Bank of America Securities has identified its top medtech picks for 2024: Boston Scientific (NYSE:BSX), Stryker (NYSE:SYK), Intuitive Surgical (NASDAQ:ISRG), Dexcom (NASDAQ:DXCM), and Shockwave Medical (SWAV).
The investment bank’s choice of these companies revolves around their high-quality operations, profitability, and consistent execution, allowing them to surpass average earnings growth rates.
Despite uncertainties surrounding the long-term impact of GLP-1 drugs on the medtech sector, Bank of America believes that investors are discounting future earnings and favoring companies that are currently generating profits.
Bank of America acknowledges that it may take time to form a consensus on the impact of GLP-1s on the sector.
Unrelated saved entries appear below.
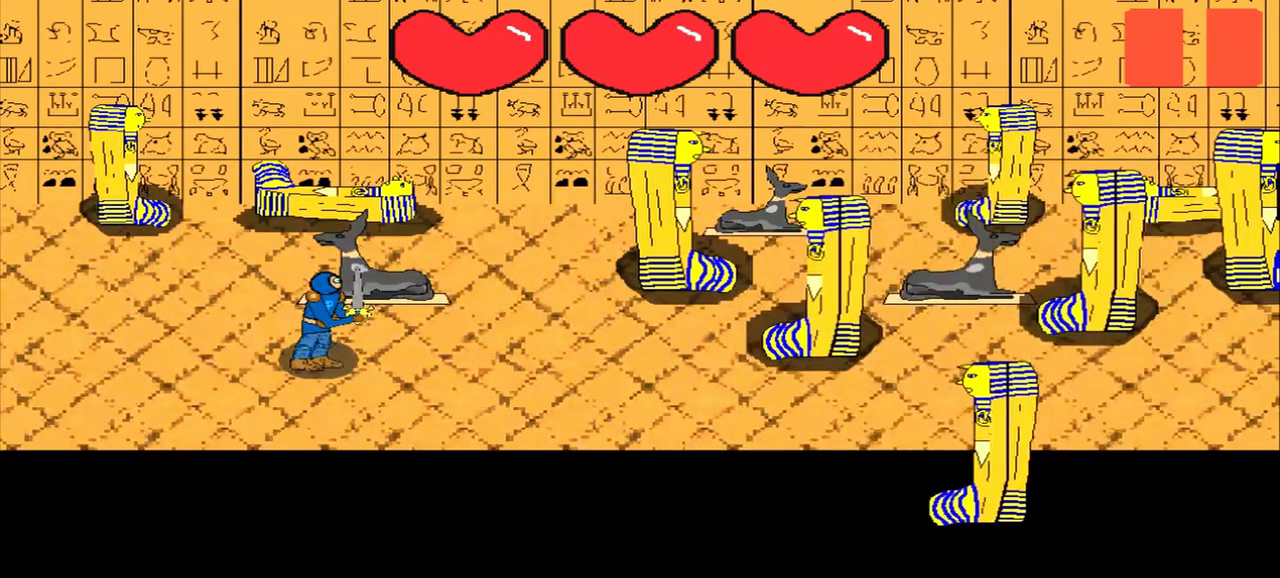
Gameplay with a controller (PlayStation layout); each line is a JSON object with the inputs held at the frame after it. "events" lists button and stick changes between this image and that frame as [ms after this image, input, new state], when the widget could be followed in between. Not read: L2 L3 R2 R3 right_stick.
{"buttons": [], "left_stick": "right", "events": [[500, "left_stick", "right"]]}
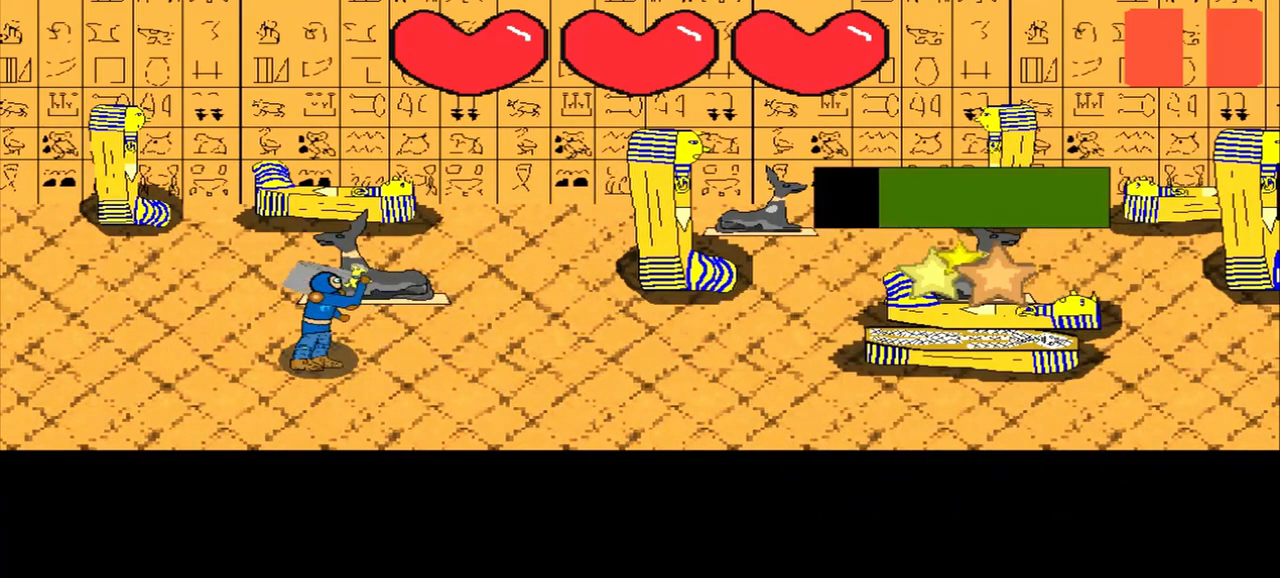
{"buttons": [], "left_stick": "center", "events": [[125, "left_stick", "center"], [292, "left_stick", "up-right"], [458, "left_stick", "center"]]}
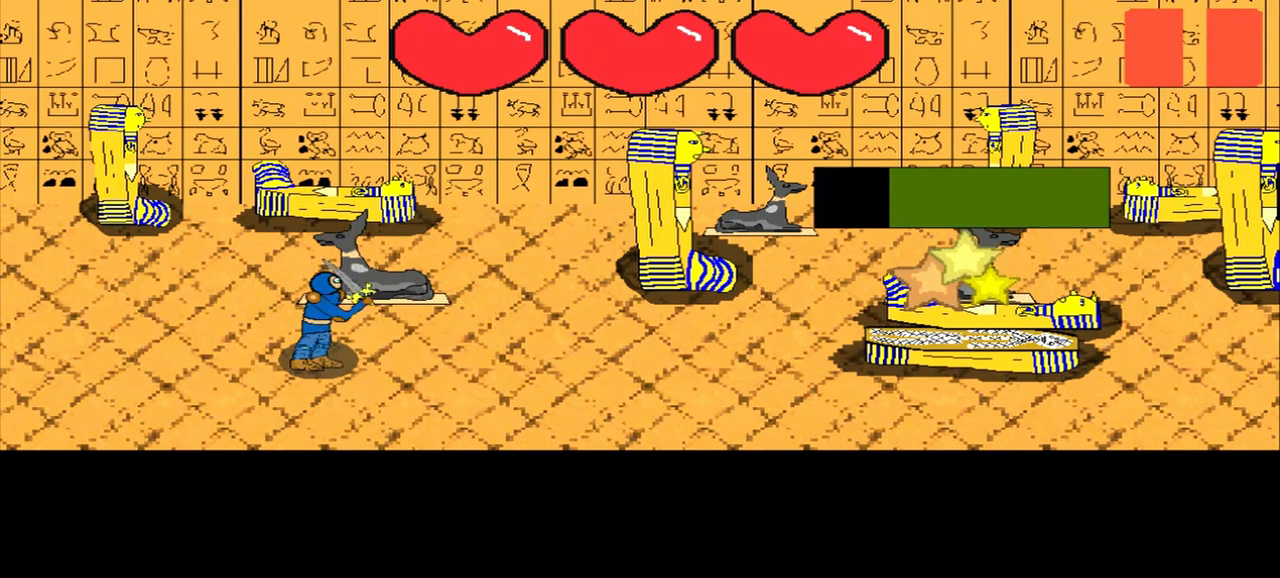
{"buttons": [], "left_stick": "up-left", "events": [[167, "left_stick", "right"], [375, "left_stick", "center"], [500, "left_stick", "up-left"]]}
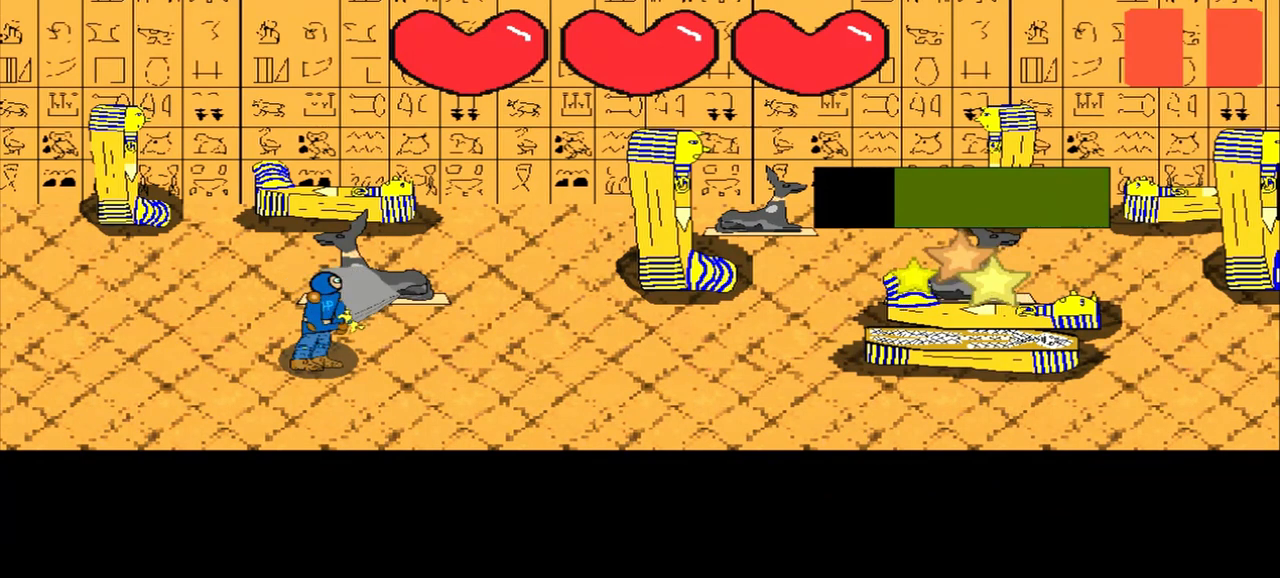
{"buttons": [], "left_stick": "left", "events": [[250, "left_stick", "center"], [375, "left_stick", "left"]]}
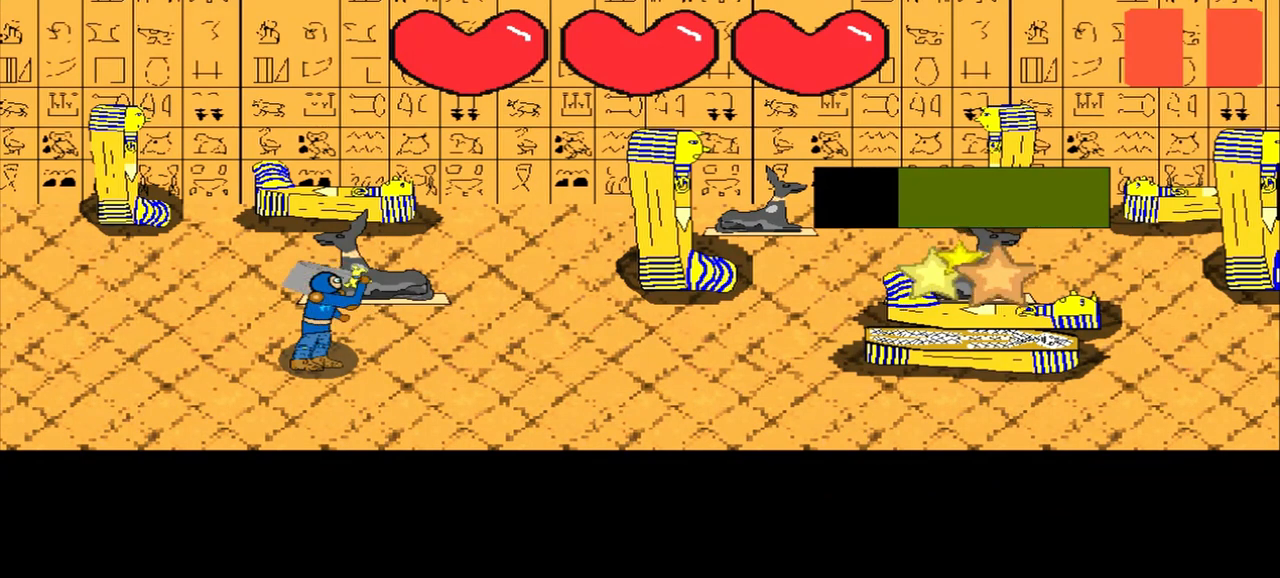
{"buttons": [], "left_stick": "center", "events": [[83, "left_stick", "center"], [292, "left_stick", "down-right"], [500, "left_stick", "center"]]}
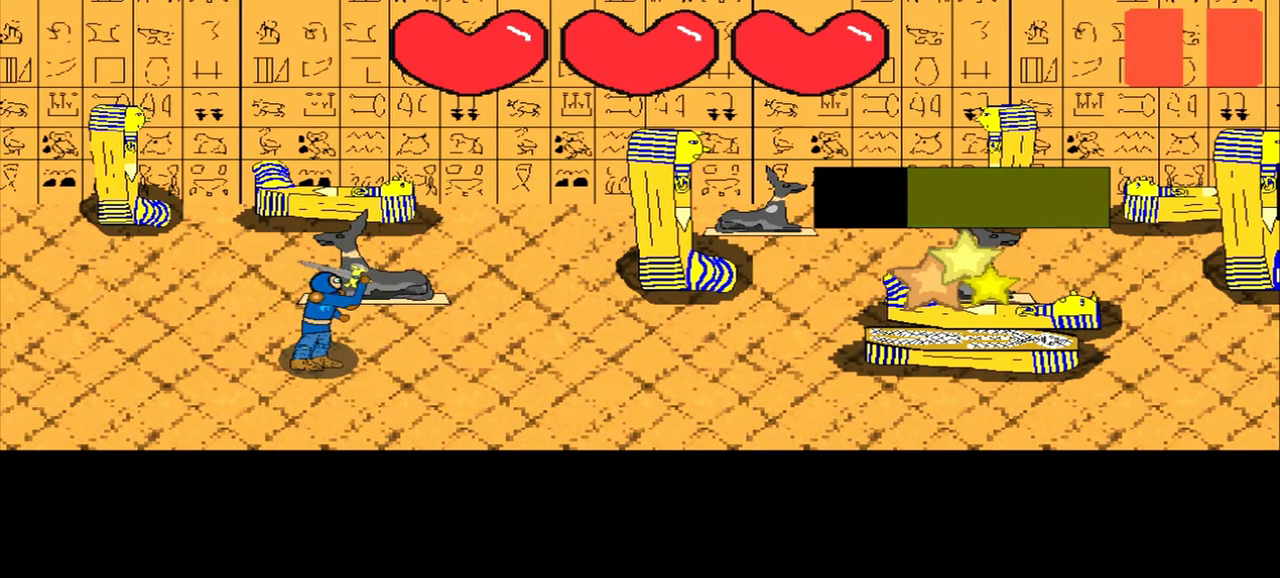
{"buttons": [], "left_stick": "left", "events": [[125, "left_stick", "right"], [333, "left_stick", "center"], [500, "left_stick", "left"]]}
However, it expects growing investor confidence as medtech companies digest positive GLP-1 headlines. The upcoming data from Novo Nordisk’s SELECT clinical trial for its GLP-1 drug semaglutide, expected in November, is viewed as a key catalyst for the industry.
Why These Companies?
Dexcom is favored by Bank of America due to its projected growth potential, even with a GLP-1 altered TAM (total addressable market). Stryker is selected for its strong long-term growth prospects resulting from the launch of new products and margin improvements as it returns to pre-COVID levels.
Bank of America maintains its buy rating on Boston Scientific, emphasizing that the company’s product launches will enable double-digit growth for several years, compounding earnings per share at an even higher rate.
Intuitive Surgical also receives a buy rating as Bank of America expects improved pipeline visibility, which has the potential to expand the company’s multiple, especially if it expands the TAM. Shockwave Medical is noted for its attractive growth opportunities as it continues to innovate in a competitive landscape.
In addition to the top picks, Bank of America has buy ratings on Abbott (ABT) and Becton Dickinson (BDX).
For Abbott, Bank of America set a price objective of $115 based on 25x the bank’s estimated earnings per share for 2024. While this multiple may seem high for a high single-digit organic growth company, it is justified by Abbott’s strong balance sheet, durability in economic downturns, and potential upside from COVID testing.
Becton Dickinson, on the other hand, has a price objective of $305 based on 22x Bank of America’s estimated earnings per share for 2024. Given the uncertain macroenvironment, Bank of America believes Becton Dickinson’s ability to raise prices and maintain mid-single-digit growth justifies the multiple.